I call the SA group and have them check. They come back, surprisingly about 10 minutes later saying "Yeah, the directory is f*cked" it is a mount point on the NAS and we can't even see it from console. The NAS is mounted to the DB server and as a share that the sales people can access. A few phone calls later, and we confirm that the PDF's are temporary and not needed, we down the DB with the user's consent, the SA's unmount the drive and remount a new empty one immediately. Once we bring it back, we call Henry and he tries it and an order processes in under 2 seconds. We look at the directory and there is a single PDF in there. We know we haven't written 2+ million orders in 2 months (we wish!!), so the SA's work on getting some files out of the directory so we can take a look. While waiting on the SA's I monitor the directory, there are now 3 files, but Henry is the only user in the system still, we haven't released it to the public yet. I call Henry, he processed 1 other order, not 2 more - he swears by it. I asked Henry to process another, he does. now 7 files, and another one, now 15 files. I tell Henry to stop and call the support team and tell them about the problem.

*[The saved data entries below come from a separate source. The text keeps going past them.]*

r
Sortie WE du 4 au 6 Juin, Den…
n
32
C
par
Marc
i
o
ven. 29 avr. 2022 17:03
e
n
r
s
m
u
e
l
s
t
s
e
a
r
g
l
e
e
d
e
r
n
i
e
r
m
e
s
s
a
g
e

The sales support group immediately drop everything and dig into the issue. Takes the team lead about 10 minutes to find the problem. The Delphi, just in case, backs up all files submitted by that user before it processes the current order. It assigns a sequence number and copies the files, effectively doubling the number of orders issued by the sales person before the new order is generated. The user's PC does all the work copying the files. The code to remove the backup files is instead a simple comment saying something to the effect of "delete was taking too long, investigate using a cron task to delete, the directory can fill up fast", made by one of the sales team support people who left awhile back. A quick change, and bingo, the code will delete order's older than 24 hours and not make any backups. Since the app is ran from a network drive, the sales group compiles a new version and pushes it out. After letting a few more users in, we verify the problem is fixed and go home for the day.

This made me feel good. Nothing to do with problems in an oracle database, no meetings, no hours of planning and discussion. Just suit up, get to work, and put the fire out...


Wednesday, May 02, 2007

Migration from Access

A few months ago, we hired a consultant to work with a group of users and start to migrate from the numerous access database applications and excel spreadsheet "applications" to APEX. At the time it was APEX 2.0. We created them a database on a little used server and gave the consultant about 100 gig of storage and a list of items the consultant must do and must not do written into the contract.

We have heard very little about the project, the manager in charge pretty much left them on their own. Today we had a meeting which turned out to be the "wrap-up" meeting for the project. The consultant and the users, in under 4 months converted 16 MS Access databases and 44 excel spreadsheets to APEX applications. LDAP authentication and centrally managed user list as all the apps are in a single APEX workspace. The project is magnificent! The users are happy, all the rules have been adhered to and the consultant came in under the time limit getting the bonus money that was part of the contract. Everybody is happy all around. I looked into the DB, proper referential integrity, very few bad SQL, the schema is organized well with non shared tables prefixed with a TLA that they came up for that particular MS access or excel application. Applications talk to each other when necessary and the users are reporting much better productivity and no missing transactions or data.

Every application is snappy and efficient. The consultant and the project user lead also signed off on retiring the 155 MS Access licenses, which will be a nice thing to stop paying for when we renew.

All and all, a good day!

APEX is amazing... I still struggle with some basics on it... but I am a DBA, not a developer. We already have another meeting with the consultant to put them onto another APEX project we have waiting in the wings.